In May 2022, the Guadalupe-Blanco River Authority (GBRA) applied to the Gonzales County Underground Water Conservation District (GCUWCD) to increase its groundwater production and export permit from 15,000 to 24,000 acre-feet per year (AFY).
The proposal drew strong opposition from many local stakeholders, including the Water Protection Association and local landowners concerned about pumping impacts on the aquifers and their land.
A nearly two-year contested case hearing before the State Office of Administrative Hearings (SOAH) followed, ending with the GCUWCD board’s denial of GBRA’s permit amendment request on June 10, 2025, at a packed Gonzales County courthouse.
According to SOAH filings and a GCUWCD accounting ledger (May 2025) produced by open records request, the GCUWCD has paid more than $200,000 in administrative and legal costs to administer the GBRA permit application, but GBRA has only paid $46,000 and refuses to reimburse any additional cost, which potentially leaves the financial burden on the local taxpayers. To put this amount in perspective, the GCUWCD property tax revenue according to its 2024 audit report was just $143,904.
These expenses could have been avoided if GCUWCD had rejected GBRA’s ill-conceived application early. Despite numerous deficiencies, GCWUCD board and general manager Laura Martin allowed the GBRA request to proceed to a lengthy and burdensome contested case hearing with SOAH.
One glaring deficiency was having GBRA reimburse (rather than pay in advance) the $26,483.78 cost incurred for a third-party hydrogeologist to computer model GBRA's requested pumping volumes per District Rule 10.E.1 — this cost still remains unreimbursed. This and other examples show that GBRA had favorable treatment along the way. Meanwhile, local citizens requesting GCUWCD information by open records requests are forced to pay hundreds of dollars to the GCUWCD and wait sometimes for months to receive the information.
A SOAH filing on Sept. 17, 2024 by Adam Friedman, Laura Martin’s attorney, detailed $129,023.33 in costs — including $3,372.95 for transcripts, $99,166.60 in attorney’s fees, and $26,483.78 for a third-party hydrogeologist to verify GBRA’s modeling. Friedman projected an additional $10,000 in legal fees through the SOAH proposal for decision.
GBRA’s lawyers filed a SOAH response on Oct. 7, 2024 which argued these costs were not GBRA's responsibility, claiming the $18,000 application fee and $28,000 SOAH payment (total $46,000) covered GBRA's cost obligation. However, a May 2025 accounting ledger produced by GCUWCD by open records request shows payments exceeding $140,000 to Friedman and more than $50,000 to SOAH, highlighting a significant shortfall borne by GCUWCD.

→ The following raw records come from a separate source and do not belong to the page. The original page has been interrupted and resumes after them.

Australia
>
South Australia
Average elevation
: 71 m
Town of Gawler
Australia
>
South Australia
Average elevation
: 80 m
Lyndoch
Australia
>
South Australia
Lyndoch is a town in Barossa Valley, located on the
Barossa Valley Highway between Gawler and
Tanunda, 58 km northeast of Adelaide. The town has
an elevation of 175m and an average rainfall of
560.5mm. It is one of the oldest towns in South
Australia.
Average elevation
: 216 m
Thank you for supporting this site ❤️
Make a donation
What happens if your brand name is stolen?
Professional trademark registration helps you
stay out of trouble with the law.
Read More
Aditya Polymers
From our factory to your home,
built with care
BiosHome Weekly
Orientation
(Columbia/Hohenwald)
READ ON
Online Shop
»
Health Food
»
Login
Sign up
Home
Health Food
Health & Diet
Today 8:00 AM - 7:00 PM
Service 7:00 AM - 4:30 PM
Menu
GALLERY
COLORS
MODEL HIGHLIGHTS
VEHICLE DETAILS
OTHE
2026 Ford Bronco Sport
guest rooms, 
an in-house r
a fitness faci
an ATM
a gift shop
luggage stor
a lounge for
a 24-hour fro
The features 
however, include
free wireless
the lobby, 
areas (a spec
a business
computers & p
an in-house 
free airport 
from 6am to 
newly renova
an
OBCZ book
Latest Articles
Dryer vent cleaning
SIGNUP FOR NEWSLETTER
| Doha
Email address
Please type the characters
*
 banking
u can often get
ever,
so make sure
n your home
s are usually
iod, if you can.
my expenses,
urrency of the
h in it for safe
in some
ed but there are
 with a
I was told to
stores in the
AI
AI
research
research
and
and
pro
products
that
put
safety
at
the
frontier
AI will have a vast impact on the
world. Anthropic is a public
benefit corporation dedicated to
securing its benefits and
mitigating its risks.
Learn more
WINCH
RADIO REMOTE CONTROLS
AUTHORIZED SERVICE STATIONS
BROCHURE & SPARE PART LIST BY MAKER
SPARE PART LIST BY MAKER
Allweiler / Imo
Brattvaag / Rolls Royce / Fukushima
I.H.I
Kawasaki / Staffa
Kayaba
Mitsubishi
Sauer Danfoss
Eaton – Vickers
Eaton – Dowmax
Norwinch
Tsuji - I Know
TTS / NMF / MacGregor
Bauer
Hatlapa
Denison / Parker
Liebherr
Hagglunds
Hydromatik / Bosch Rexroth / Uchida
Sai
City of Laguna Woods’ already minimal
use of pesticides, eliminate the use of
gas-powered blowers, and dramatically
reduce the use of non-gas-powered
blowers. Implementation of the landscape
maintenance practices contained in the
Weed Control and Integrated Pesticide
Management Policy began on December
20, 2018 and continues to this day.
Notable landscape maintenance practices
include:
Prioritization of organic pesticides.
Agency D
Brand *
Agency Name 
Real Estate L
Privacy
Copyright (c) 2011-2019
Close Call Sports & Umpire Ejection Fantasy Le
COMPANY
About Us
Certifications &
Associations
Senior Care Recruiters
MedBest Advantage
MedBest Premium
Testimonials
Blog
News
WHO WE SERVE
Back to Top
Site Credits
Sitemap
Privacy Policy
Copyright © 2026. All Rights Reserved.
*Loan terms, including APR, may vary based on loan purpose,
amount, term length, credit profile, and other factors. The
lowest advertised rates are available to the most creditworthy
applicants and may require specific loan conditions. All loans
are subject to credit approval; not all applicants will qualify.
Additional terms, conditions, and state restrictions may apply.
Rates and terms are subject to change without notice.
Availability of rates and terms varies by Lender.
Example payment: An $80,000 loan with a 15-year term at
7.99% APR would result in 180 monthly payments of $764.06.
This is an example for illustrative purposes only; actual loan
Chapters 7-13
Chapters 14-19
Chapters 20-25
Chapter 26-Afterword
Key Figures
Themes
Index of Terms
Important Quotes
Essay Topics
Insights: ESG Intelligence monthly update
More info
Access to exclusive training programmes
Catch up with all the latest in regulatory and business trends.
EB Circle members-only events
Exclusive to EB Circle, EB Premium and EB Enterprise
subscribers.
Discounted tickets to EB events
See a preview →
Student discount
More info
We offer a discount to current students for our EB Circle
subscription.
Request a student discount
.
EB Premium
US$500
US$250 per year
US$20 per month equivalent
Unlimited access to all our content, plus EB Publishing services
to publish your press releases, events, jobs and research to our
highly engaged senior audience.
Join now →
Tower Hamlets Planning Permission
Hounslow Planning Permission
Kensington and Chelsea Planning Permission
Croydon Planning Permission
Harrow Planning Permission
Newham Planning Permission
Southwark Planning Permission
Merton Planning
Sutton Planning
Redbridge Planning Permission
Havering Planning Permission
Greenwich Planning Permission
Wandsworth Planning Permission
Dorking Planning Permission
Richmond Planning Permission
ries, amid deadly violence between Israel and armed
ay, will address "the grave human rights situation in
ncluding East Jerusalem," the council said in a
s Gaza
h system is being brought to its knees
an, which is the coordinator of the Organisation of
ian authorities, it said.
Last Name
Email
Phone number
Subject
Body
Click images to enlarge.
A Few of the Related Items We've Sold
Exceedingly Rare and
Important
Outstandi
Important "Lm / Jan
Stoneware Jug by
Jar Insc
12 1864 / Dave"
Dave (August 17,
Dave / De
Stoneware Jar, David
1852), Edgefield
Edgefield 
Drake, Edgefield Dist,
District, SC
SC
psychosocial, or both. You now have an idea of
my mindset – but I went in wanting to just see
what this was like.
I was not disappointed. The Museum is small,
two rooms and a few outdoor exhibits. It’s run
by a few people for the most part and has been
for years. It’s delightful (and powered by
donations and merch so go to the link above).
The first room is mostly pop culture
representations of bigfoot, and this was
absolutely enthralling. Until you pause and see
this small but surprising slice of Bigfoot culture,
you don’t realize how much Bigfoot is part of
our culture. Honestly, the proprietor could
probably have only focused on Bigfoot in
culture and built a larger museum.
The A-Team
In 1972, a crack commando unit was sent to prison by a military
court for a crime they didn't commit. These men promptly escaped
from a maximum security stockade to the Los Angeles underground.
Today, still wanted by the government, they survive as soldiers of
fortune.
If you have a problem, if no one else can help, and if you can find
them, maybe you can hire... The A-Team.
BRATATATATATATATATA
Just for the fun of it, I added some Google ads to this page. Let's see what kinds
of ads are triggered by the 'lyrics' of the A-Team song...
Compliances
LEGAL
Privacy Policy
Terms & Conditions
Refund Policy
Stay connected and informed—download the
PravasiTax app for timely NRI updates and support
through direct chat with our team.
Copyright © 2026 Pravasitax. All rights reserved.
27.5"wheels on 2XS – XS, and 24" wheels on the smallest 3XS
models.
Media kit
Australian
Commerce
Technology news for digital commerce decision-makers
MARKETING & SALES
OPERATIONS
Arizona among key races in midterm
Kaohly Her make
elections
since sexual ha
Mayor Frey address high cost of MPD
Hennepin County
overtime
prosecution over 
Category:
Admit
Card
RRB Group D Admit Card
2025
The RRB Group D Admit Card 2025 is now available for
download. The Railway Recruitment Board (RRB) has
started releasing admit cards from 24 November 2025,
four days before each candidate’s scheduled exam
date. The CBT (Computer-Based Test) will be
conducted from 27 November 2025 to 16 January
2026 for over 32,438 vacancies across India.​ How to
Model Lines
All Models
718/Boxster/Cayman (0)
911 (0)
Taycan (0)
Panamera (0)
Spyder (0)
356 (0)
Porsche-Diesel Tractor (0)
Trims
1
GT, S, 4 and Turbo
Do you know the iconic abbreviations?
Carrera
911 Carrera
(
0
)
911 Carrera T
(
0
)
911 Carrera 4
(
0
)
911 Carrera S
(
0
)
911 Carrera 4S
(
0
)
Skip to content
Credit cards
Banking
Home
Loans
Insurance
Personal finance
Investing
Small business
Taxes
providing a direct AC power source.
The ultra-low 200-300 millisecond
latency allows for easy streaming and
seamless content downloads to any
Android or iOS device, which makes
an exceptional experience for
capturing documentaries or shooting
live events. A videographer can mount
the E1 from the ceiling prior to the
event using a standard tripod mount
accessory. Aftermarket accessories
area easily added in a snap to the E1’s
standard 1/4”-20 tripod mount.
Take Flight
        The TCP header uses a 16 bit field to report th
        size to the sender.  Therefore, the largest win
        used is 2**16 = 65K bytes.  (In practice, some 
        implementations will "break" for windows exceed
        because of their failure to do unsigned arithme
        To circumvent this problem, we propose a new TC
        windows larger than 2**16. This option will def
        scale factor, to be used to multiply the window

Transparency by the GCUWCD has been deficient, requiring time consuming and costly open records requests by citizens to get information. An open records request filed on Jan. 13, 2025, for GCUWCD’s financial records and legal invoices met resistance by the GCUWCD with assertions of attorney-client privilege. The Texas Attorney General overruled this objection on April 15, 2025, forcing disclosure, then it took an additional two months for GCUWCD to produce the documents.
The 2024 audit report, approved by the GCUWCD board on March 11, 2025, vaguely references a $12,550 adjustment for “Operational Expenses - Legal: GBRA,” but fails to break out legal costs or detail the scope of unreimbursed GBRA costs or if GCUWCD will pursue reimbursement. Additional legal costs continue at the GCUWCD due to GBRA — attorney Greg Ellis, hired by the GCUWCD, is now drafting the GCWUCD's proposal for decision to bring the contested case to conclusion.
GBRA’s refusal to reimburse the costs of its ill-conceived permit amendment application —combined with GCUWCD’s failure to enforce its rules — shifts the financial burden and task of stopping ill-conceived export projects onto innocent citizens. Landowner protestants have been burdened with significant time and effort defending their water rights and have suffered economic and personal hardship due to an unnecessary hearing that could have been stopped years ago.
Lack of explanation in the GCUWCD audit report for 2024 obscures the true financial impact of GBRA on our citizens and raises questions about GCUWCD accounting and expenditures.
Although the GCUWCD board finally denied the GBRA permit amendment request on June 10, 2025 by a 3-1 vote (with 1 member abstaining due to conflict of interest), the folks responsible for the GBRA debacle should be held accountable for the damage done.
Ted Boriack is a member of the Water Protection Association and Gonzales County landowner dedicated to preserving local water resources.